--- START ---

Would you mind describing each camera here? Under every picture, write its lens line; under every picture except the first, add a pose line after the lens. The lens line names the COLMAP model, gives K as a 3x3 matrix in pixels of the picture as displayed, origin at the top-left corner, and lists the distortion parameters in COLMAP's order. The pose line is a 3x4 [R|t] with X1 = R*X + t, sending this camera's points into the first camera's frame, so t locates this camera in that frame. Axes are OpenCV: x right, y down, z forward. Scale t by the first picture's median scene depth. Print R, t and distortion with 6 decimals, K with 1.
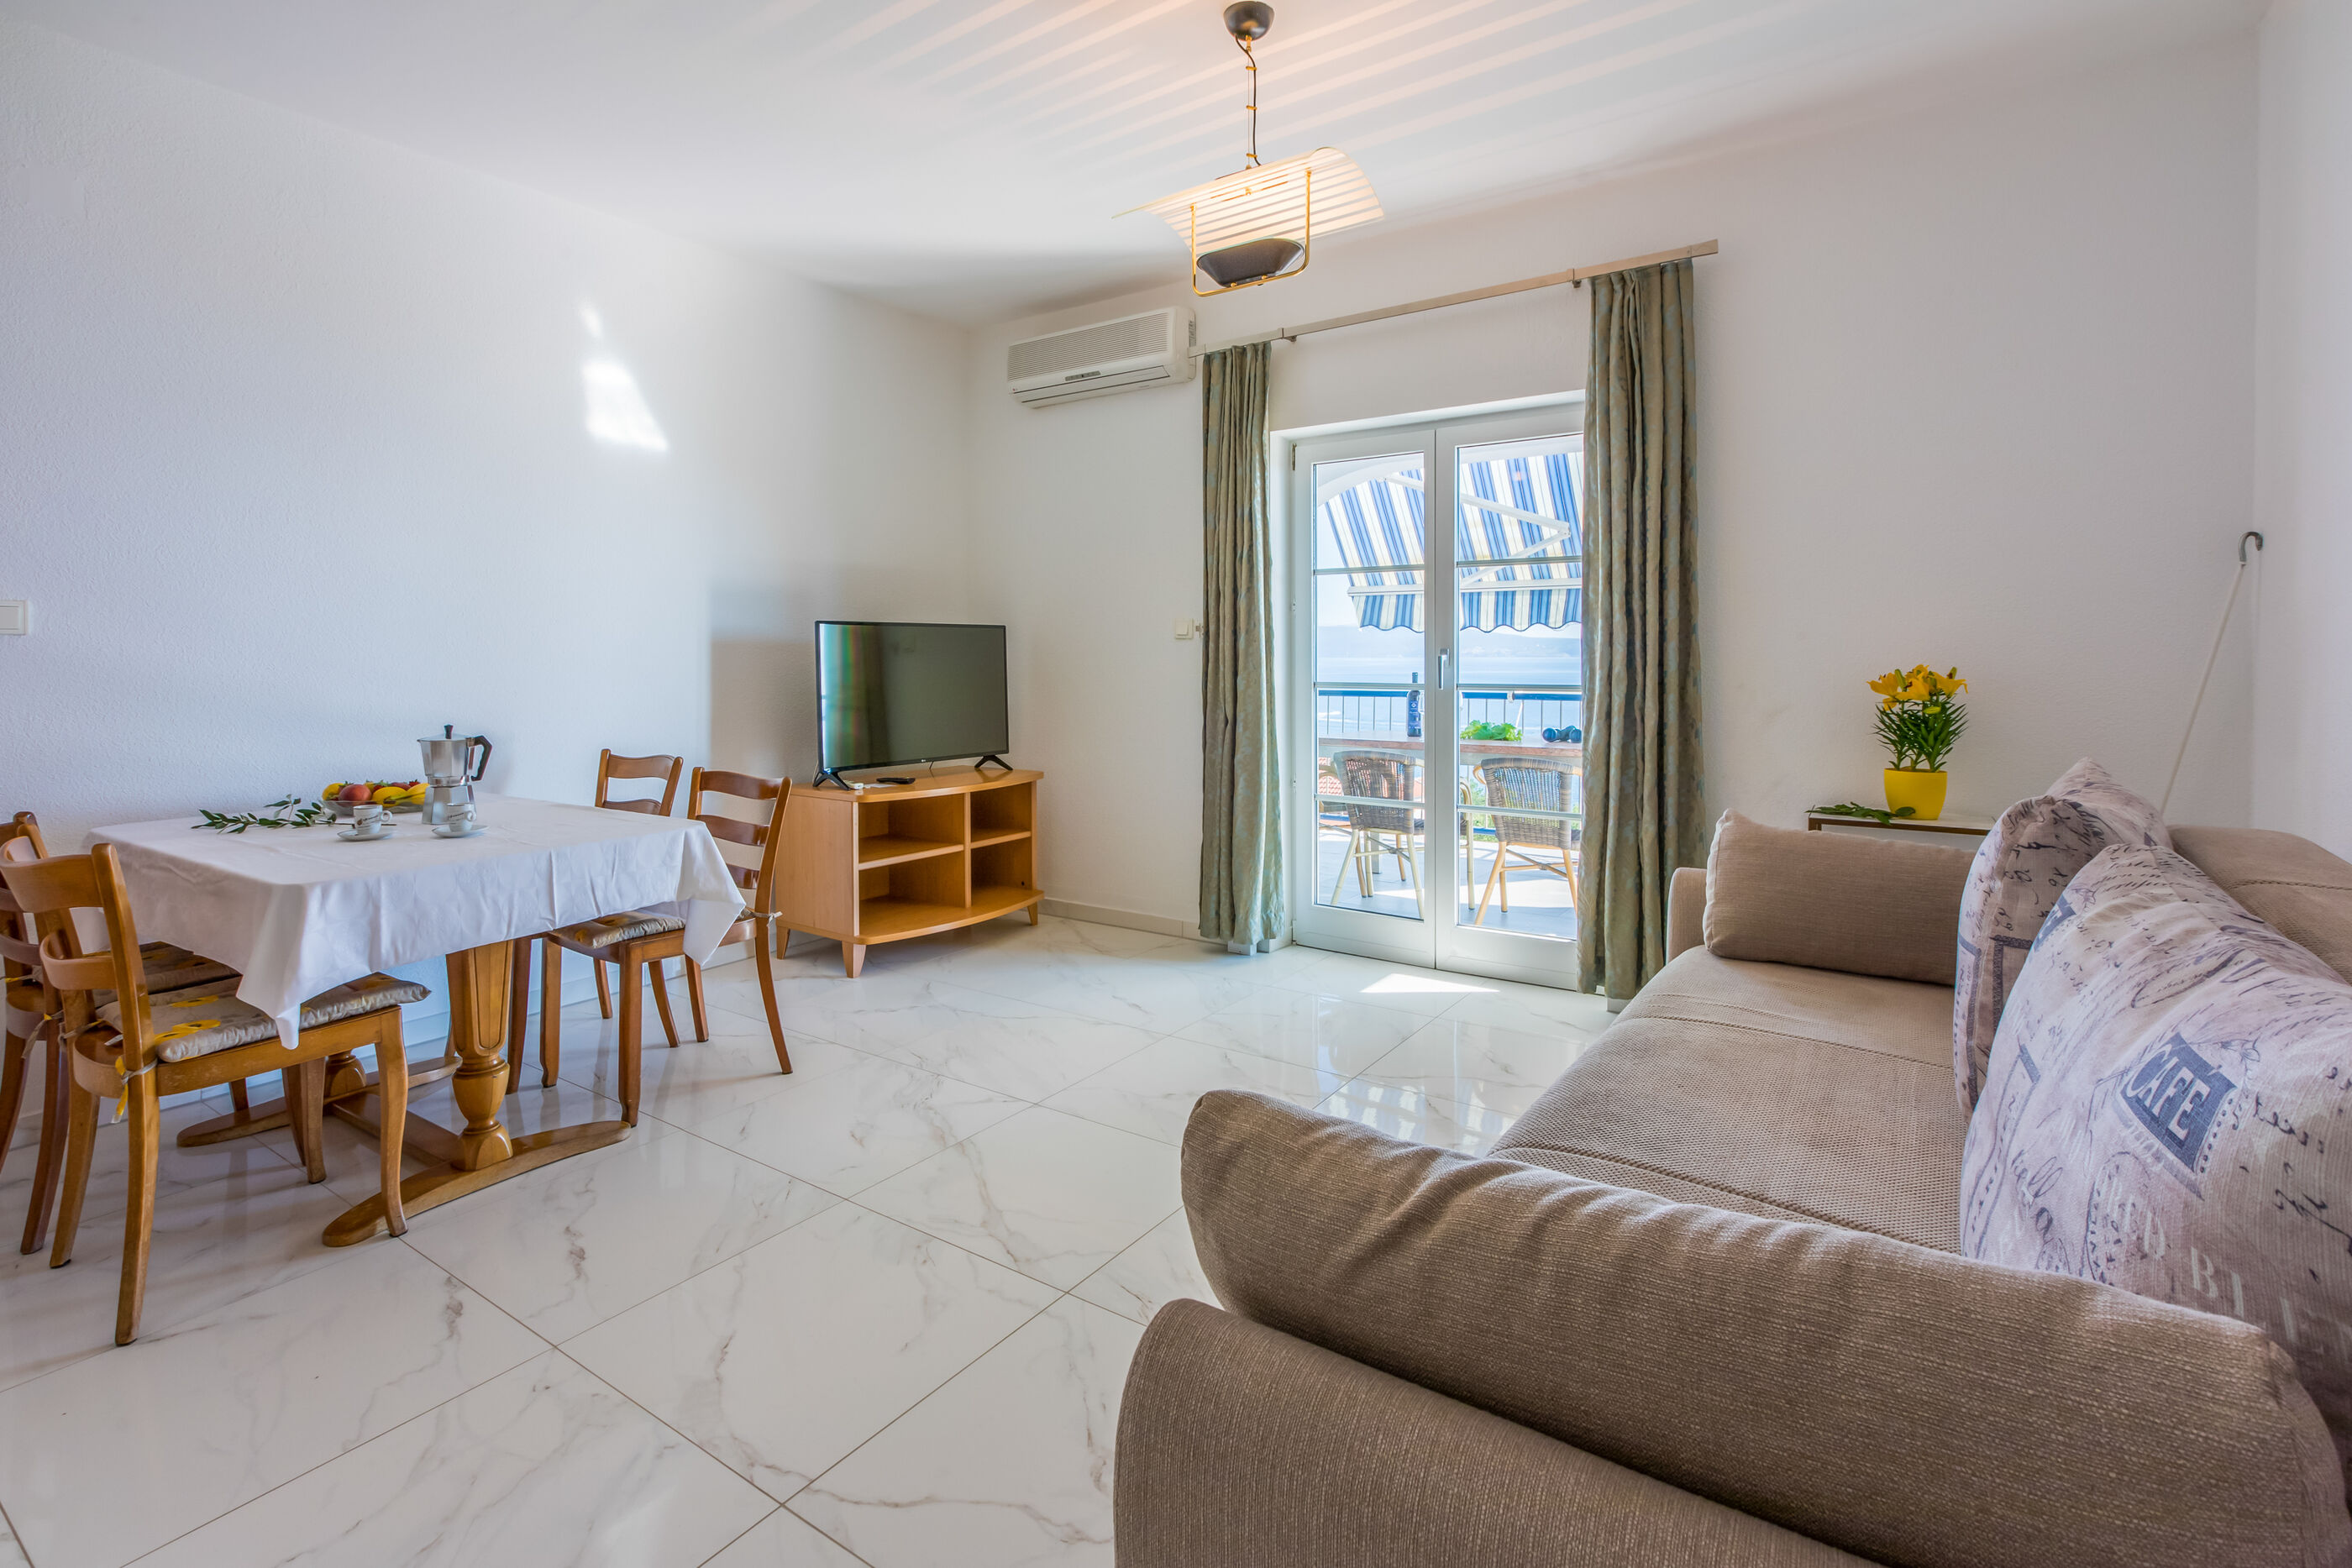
lens RADIAL K [[1093.3, 0, 1193.1], [0, 1093.3, 657.5], [0, 0, 1]] dist [-0.001079, -0.000027]
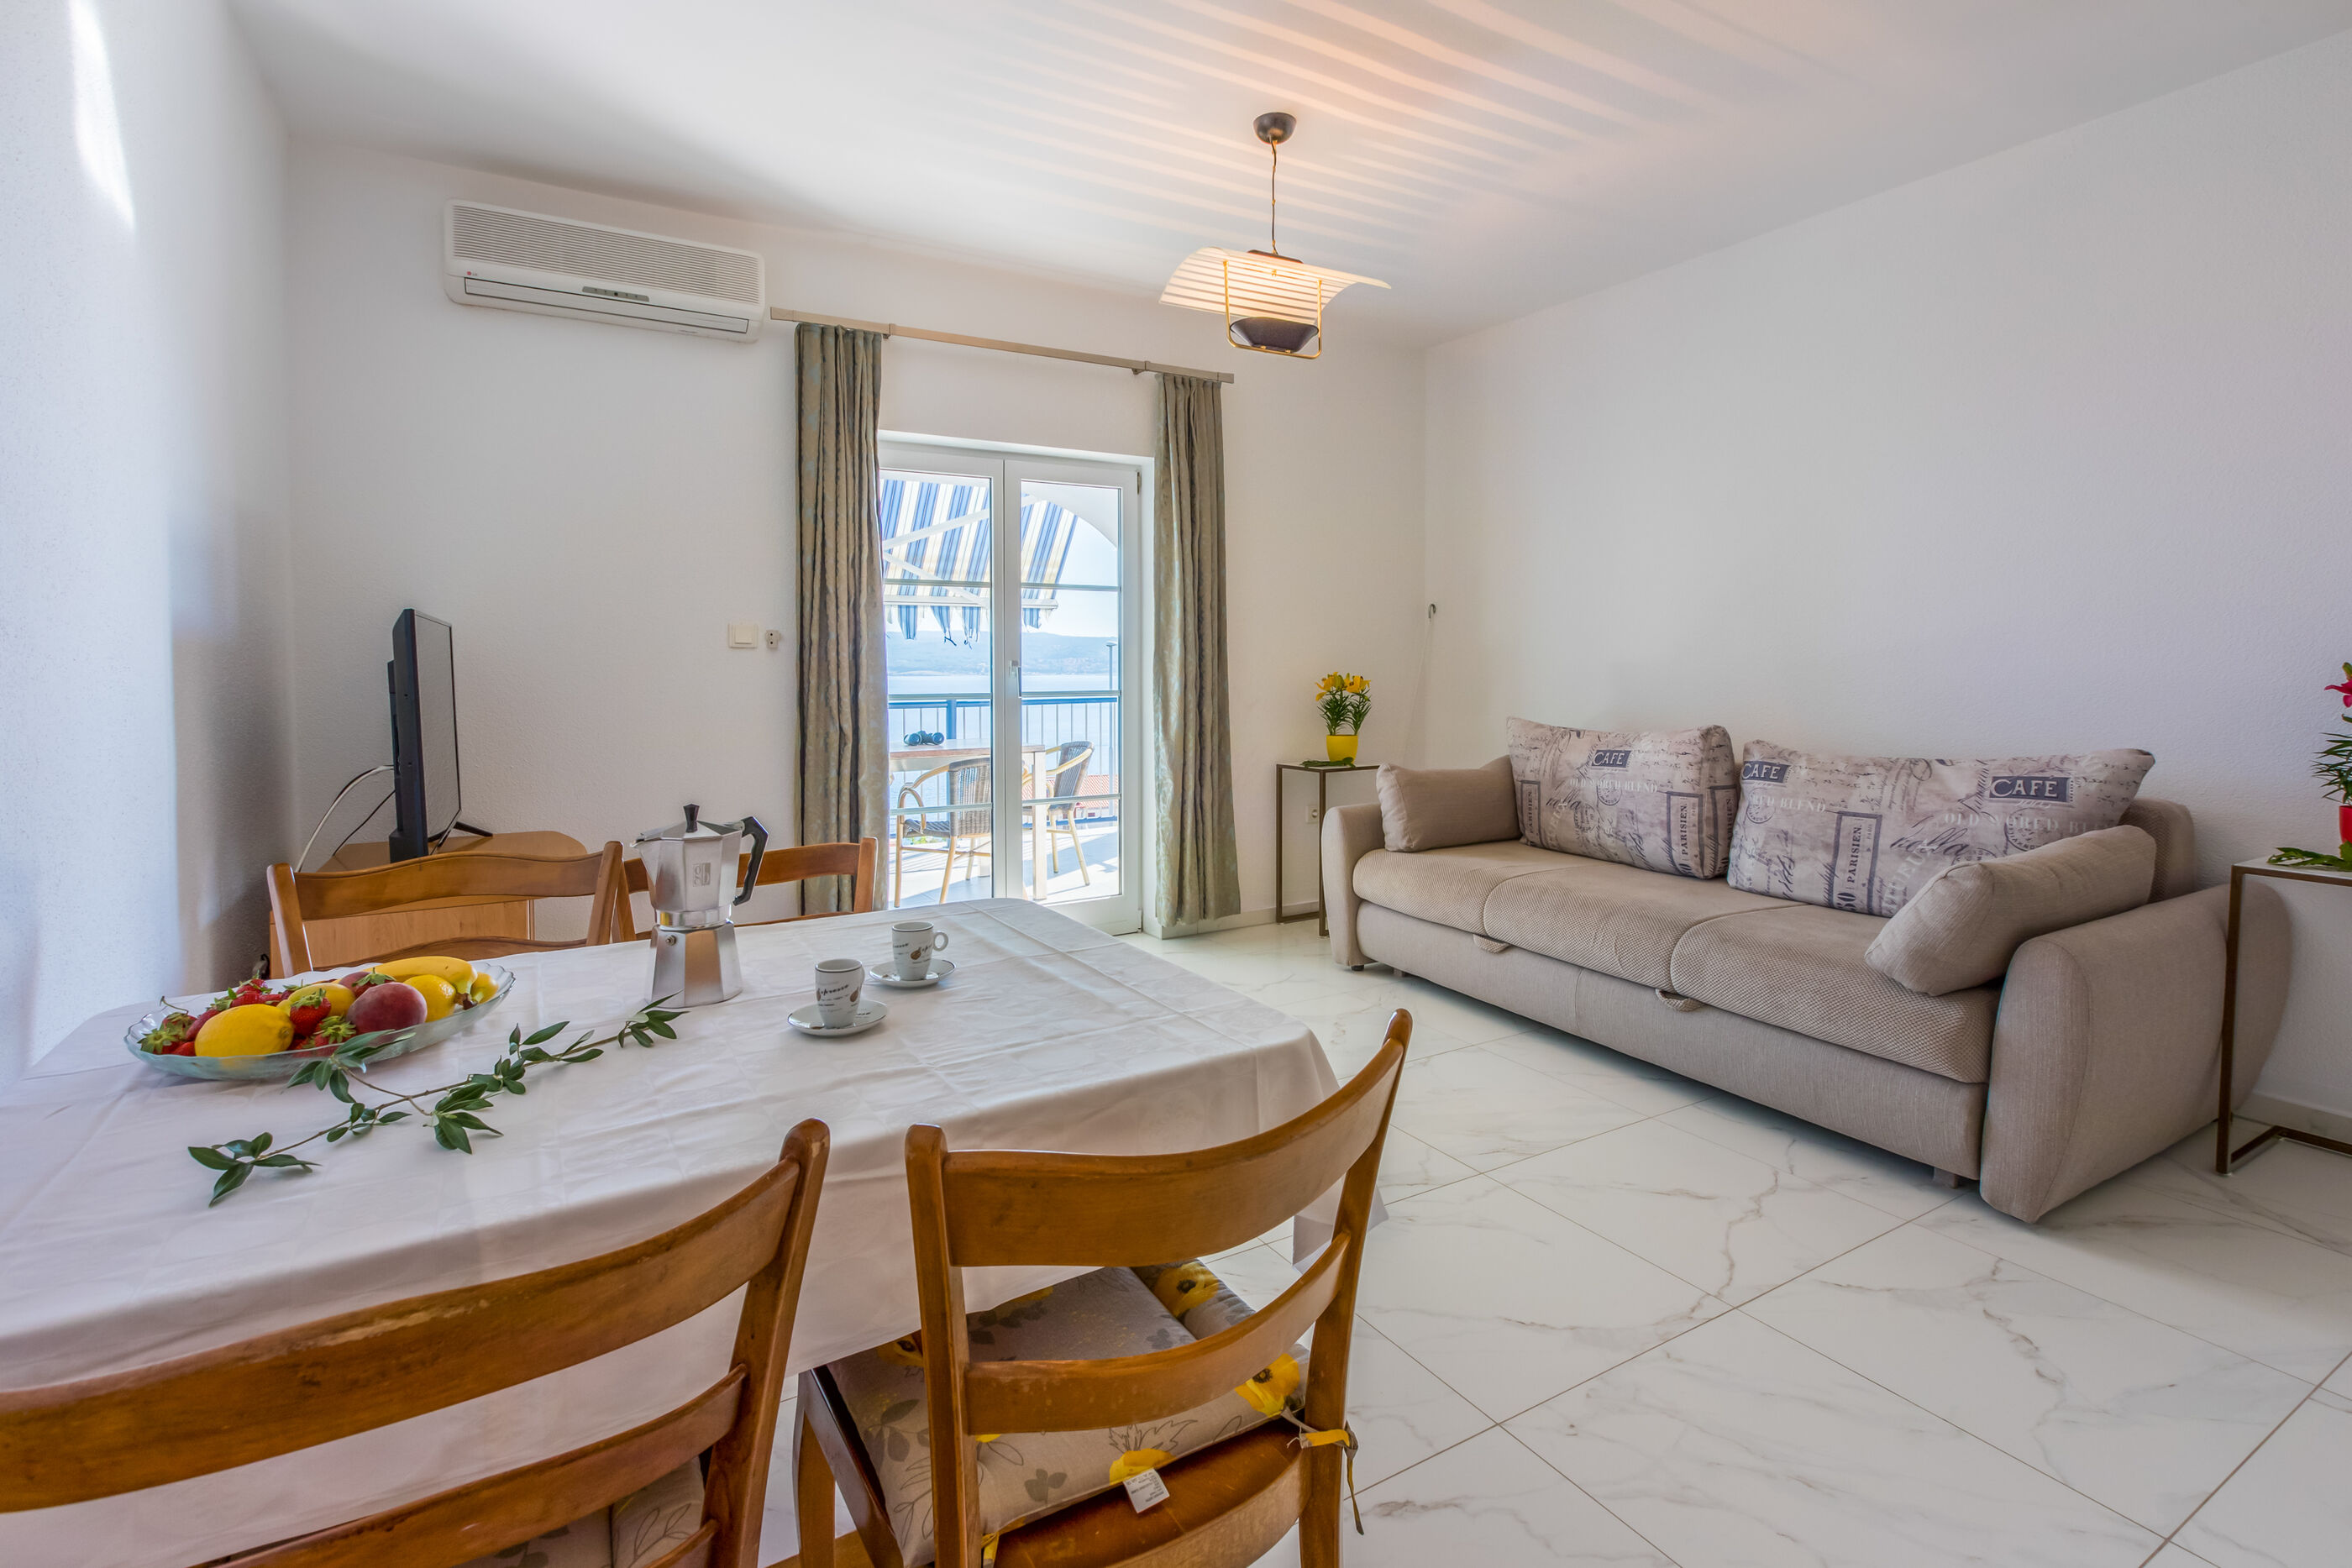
lens RADIAL K [[1094.8, 0, 1171.1], [0, 1094.8, 653.0], [0, 0, 1]] dist [0.000998, 0.000343]
pose [[0.431752, 0.010256, 0.901934, -0.763183], [0.004270, 0.999901, -0.013414, -0.000640], [-0.901982, 0.009642, 0.431666, 0.421462]]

--- END ---

:: TASK TO CARRY OUT ::
Write out the full listing verbatim, excluding its pictures.

:: RESPONSE TO THE TASK ::
Would you mind describing each camera here? Under every picture, write its lens line; under every picture except the first, add a pose line after the lens. The lens line names the COLMAP model, gives K as a 3x3 matrix in pixels of the picture as displayed, origin at the top-left corner, and lists the distortion parameters in COLMAP's order. The pose line is a 3x4 [R|t] with X1 = R*X + t, sending this camera's points into the first camera's frame, so t locates this camera in that frame. Axes are OpenCV: x right, y down, z forward. Scale t by the first picture's median scene depth. Print R, t and distortion with 6 decimals, K with 1.
lens RADIAL K [[1093.3, 0, 1193.1], [0, 1093.3, 657.5], [0, 0, 1]] dist [-0.001079, -0.000027]
lens RADIAL K [[1094.8, 0, 1171.1], [0, 1094.8, 653.0], [0, 0, 1]] dist [0.000998, 0.000343]
pose [[0.431752, 0.010256, 0.901934, -0.763183], [0.004270, 0.999901, -0.013414, -0.000640], [-0.901982, 0.009642, 0.431666, 0.421462]]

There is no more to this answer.